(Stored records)
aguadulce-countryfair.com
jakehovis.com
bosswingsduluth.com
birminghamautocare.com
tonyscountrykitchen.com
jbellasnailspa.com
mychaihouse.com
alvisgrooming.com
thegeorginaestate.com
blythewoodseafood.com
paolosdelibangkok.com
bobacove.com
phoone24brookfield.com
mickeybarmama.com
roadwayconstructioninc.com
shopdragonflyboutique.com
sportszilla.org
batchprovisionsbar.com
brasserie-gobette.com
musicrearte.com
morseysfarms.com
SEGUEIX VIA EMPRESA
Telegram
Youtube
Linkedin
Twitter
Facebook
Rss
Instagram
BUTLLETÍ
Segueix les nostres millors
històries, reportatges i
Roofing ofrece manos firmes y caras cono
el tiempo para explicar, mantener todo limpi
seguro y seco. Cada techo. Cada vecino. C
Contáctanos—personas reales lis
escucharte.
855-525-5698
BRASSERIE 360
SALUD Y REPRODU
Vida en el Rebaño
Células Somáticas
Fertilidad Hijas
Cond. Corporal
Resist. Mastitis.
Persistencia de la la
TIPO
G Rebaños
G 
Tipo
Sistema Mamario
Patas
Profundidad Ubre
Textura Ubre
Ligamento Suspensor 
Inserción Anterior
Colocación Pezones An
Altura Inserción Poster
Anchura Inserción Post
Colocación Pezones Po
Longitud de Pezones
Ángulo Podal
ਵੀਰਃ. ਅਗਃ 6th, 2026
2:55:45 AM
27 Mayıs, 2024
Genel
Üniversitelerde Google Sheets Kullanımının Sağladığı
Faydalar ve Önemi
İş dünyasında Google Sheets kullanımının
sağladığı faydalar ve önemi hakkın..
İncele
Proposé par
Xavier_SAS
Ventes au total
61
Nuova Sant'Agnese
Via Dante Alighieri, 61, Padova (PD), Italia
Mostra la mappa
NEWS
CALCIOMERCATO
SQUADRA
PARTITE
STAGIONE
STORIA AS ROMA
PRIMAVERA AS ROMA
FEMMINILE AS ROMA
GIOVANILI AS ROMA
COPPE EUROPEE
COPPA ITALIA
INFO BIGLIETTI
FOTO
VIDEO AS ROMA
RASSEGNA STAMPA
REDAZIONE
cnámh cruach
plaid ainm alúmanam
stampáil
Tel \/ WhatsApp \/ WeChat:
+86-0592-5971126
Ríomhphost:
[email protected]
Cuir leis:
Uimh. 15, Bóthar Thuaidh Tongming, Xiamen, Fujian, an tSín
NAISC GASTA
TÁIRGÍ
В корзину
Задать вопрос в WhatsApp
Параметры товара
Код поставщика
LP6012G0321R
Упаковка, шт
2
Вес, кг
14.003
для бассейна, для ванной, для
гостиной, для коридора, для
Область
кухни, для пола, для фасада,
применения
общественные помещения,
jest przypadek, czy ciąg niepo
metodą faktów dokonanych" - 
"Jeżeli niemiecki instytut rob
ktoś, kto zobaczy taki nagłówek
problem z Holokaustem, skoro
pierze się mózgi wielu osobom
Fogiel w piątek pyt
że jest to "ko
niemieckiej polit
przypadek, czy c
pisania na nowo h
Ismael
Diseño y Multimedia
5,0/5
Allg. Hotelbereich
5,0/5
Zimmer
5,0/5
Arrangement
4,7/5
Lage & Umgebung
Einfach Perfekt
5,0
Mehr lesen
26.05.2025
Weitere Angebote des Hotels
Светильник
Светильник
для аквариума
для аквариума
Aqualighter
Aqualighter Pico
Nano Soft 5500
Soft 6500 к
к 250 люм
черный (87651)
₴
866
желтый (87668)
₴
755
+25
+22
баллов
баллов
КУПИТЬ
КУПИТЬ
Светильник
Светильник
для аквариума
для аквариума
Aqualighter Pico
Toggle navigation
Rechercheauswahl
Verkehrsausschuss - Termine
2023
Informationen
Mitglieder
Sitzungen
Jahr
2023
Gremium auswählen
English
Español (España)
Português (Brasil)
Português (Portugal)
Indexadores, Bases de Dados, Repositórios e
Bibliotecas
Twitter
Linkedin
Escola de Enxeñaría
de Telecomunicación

- WORK REQUEST: Copy out, word for word, the part of the entries above that begins at the line with "Segueix les nostres millors" and ends at the line with "Resist. Mastitis.", including both.

- ANSWER BOX:
Segueix les nostres millors
històries, reportatges i
Roofing ofrece manos firmes y caras cono
el tiempo para explicar, mantener todo limpi
seguro y seco. Cada techo. Cada vecino. C
Contáctanos—personas reales lis
escucharte.
855-525-5698
BRASSERIE 360
SALUD Y REPRODU
Vida en el Rebaño
Células Somáticas
Fertilidad Hijas
Cond. Corporal
Resist. Mastitis.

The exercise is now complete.